ISTM people in general are not very good at assessing risk. On that TV show people are spending inordinate amounts of their resources building doomsday bunkers in their back yard, or for a “bug-out” structure in the nearby mountains, in the very unlikely event of a catastrophic flood, or gamma-ray burst, or solar flare, global financial collapse, etc.

What they may be ignoring with this fantasy are risks that hit closer to home, such as their own health issues, or foreclosure of their home because they have sunk so much of their efforts into the fear. What good is all the prep if you are going to keel over from a heart attack as the event unfolds, or you loose your property (and background bunker) to the bank before anything happens?

As some of the other posts here have stated, there is a prudent level of preparedness one should seek to ensure survival and comfort for a disaster in their particular locale, and I completely concur. However, people can become obsessive about things without the proper checks and balances in place. The trick is to find the right balance without going overboard.

That Doomsday Preppers show looked a lot less stupid after living like Mr & Mrs Robert Neville for a week in Hoboken, NJ after Hurricane Sandy.

Having food, water and supplies to live without power or heat for several weeks is probably reasonible.
Preparing a bunker in case the world is hit by a gamma ray burst is probably a bit overboard.

Fishing; as well as catching turtle, frog, and alligator by hand line, pole or net. We’ve got lots of fruit trees around too. Washed out roads are not really a problem so long as you can swim. We don’t really have any hills or gullies here to create dangerous currents, so wading is fine.

One month’s food would be sensible, more than that I am not sure, it depends upon where you are located and if you could stay in place if you had more supplies.

I think it is a usefull mental exercise to imagine one week without food, water or power. This is a fairly common length of time before aid arrives to all areas after a natural disaster. Look in your cupboards, can you make daily meals for a week? If not you might want to stock a few more canned goods and dry things like flour and rice and oil.

What happens if you turn the faucet and no water comes out? You really need water. It sure would have been a good time to pick up a few cases of bottled water before this happened. Some areas have access to fresh water that can be filtered or boiled but others don’t. I have a freshwater stream running right through my property, so I don’t worry about water so much, but it is something to think about.

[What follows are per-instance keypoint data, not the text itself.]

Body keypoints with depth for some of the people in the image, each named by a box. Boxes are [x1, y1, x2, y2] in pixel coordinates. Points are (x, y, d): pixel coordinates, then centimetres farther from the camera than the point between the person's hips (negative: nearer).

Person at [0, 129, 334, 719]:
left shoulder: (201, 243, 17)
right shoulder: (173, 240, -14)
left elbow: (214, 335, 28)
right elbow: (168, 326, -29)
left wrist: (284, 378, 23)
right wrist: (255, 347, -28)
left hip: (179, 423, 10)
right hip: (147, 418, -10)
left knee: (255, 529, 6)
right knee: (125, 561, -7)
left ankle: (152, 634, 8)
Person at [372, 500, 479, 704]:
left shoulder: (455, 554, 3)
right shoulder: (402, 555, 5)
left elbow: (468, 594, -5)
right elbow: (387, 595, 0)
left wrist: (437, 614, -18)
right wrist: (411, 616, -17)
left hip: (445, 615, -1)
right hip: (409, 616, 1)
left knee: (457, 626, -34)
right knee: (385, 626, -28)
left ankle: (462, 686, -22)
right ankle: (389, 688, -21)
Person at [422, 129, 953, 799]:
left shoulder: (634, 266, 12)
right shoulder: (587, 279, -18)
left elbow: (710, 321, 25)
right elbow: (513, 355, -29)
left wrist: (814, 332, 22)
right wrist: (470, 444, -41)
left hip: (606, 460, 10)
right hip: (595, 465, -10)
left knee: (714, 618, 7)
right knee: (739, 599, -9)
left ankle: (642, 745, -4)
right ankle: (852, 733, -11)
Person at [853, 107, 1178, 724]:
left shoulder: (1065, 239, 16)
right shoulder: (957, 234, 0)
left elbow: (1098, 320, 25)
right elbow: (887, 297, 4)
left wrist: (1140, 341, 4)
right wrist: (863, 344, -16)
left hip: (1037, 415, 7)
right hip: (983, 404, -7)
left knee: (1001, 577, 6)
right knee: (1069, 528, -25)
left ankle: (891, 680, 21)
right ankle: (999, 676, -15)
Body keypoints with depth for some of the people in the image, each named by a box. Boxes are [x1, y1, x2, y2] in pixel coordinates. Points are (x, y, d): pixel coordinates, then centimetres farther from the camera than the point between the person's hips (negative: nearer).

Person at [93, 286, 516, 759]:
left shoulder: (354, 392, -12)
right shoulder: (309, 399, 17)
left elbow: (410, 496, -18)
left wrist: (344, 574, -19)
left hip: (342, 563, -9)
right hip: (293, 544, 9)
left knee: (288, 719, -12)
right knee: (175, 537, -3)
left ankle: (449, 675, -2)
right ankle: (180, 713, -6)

And these considerations will change depending upon rural vs urban living. Once the trucks cease their daily supply into the cities you are at the mercy of outside aid delivery. If the disaster area is great you might not survive the wait. What if it takes 2 or 3 weeks to get aid in? Things will fall apart fast. Where I live the farmers/ranchers would start slaughtering cattle and maybe keep a list of who needs to pay them back later. I think the whole Mad Max roving bands of criminals would not happen, people are better than you think.

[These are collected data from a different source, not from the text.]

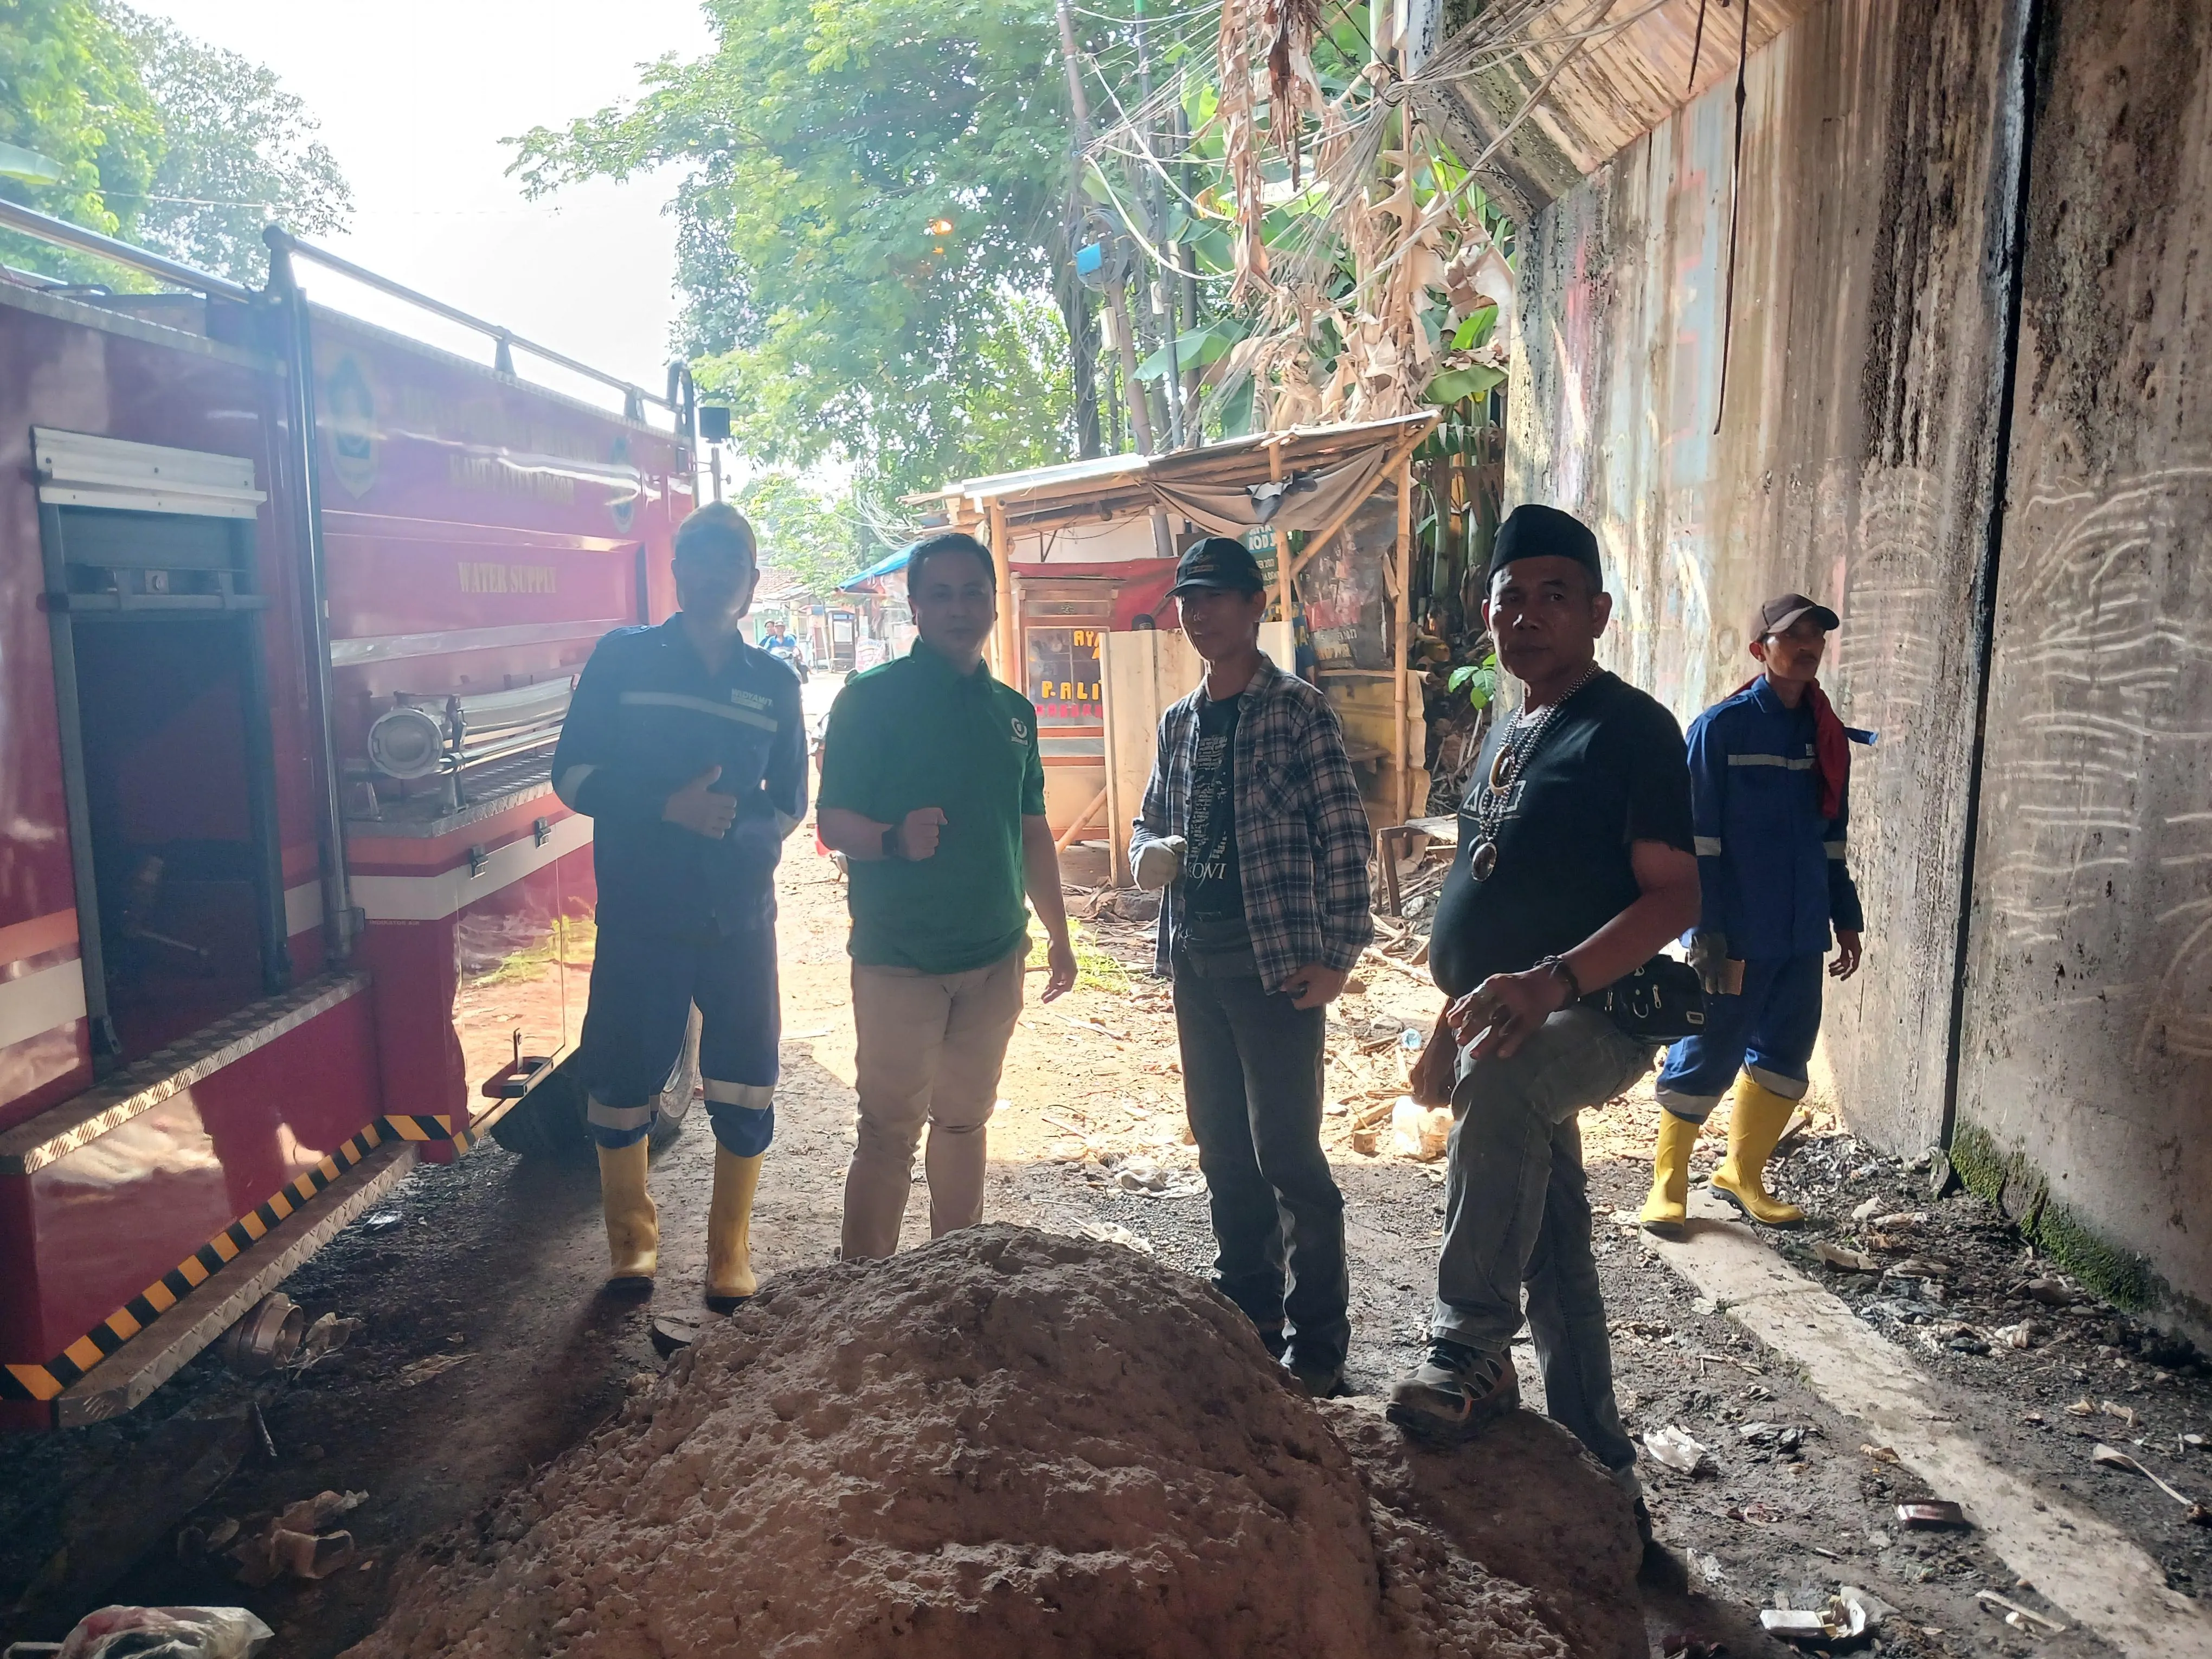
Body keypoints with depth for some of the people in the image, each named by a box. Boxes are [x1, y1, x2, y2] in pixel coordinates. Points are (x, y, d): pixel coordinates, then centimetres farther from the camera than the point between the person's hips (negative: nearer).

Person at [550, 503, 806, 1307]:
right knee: (622, 1088, 7)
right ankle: (632, 1236, 30)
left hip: (740, 921, 2)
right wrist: (667, 805, -17)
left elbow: (789, 802, 11)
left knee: (746, 1090, 5)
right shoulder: (622, 659, 2)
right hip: (639, 918, -1)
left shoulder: (774, 683, 8)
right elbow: (574, 774, -2)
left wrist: (742, 825, -11)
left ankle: (731, 1249, 24)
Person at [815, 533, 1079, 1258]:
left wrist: (1059, 937, 16)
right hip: (899, 958, -5)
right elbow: (833, 820, -10)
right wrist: (894, 839, -30)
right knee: (890, 1131, -2)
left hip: (996, 955, 5)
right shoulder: (871, 697, -6)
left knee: (965, 1121, 15)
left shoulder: (1012, 709, 11)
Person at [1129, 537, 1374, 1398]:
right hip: (1194, 962, 7)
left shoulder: (1296, 710, -7)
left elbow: (1345, 835, -10)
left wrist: (1337, 955, -15)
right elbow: (1152, 820, 23)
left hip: (1276, 963, -7)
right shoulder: (1178, 722, 13)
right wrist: (1147, 852, -1)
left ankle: (1317, 1344, 10)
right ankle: (1247, 1311, 32)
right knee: (1223, 1149, 16)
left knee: (1288, 1156, -3)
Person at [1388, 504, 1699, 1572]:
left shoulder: (1629, 730, -11)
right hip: (1509, 1035, 9)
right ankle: (1601, 1478, 29)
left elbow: (1674, 895, -19)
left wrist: (1552, 982, -31)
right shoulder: (1509, 733, 15)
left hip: (1594, 1017, -8)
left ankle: (1471, 1355, -27)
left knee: (1497, 1087, -40)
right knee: (1555, 1263, 14)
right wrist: (1457, 1017, 20)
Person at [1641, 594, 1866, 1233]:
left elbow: (1833, 838, 18)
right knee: (1703, 1059, 0)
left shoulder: (1827, 736, 10)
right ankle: (1668, 1186, 15)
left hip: (1802, 937, 6)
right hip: (1735, 935, -6)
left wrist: (1846, 918, 15)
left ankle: (1743, 1174, 29)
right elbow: (1698, 838, -11)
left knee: (1783, 1062, 13)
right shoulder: (1721, 727, -8)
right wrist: (1708, 931, -16)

Access to food and water for a week is essential, a month would be better, more than that is probably over kill.

A plan and a “bug out kit” that can be quickly grabbed if you have to leave in a hurry is a good idea. If you now have, or have ever had, young children you know what a “bug out” kit is. It’s that large bag with the formula, diapers, clean-ups, etc, that you always have prepared. Just think of an adult or family kit it the same way.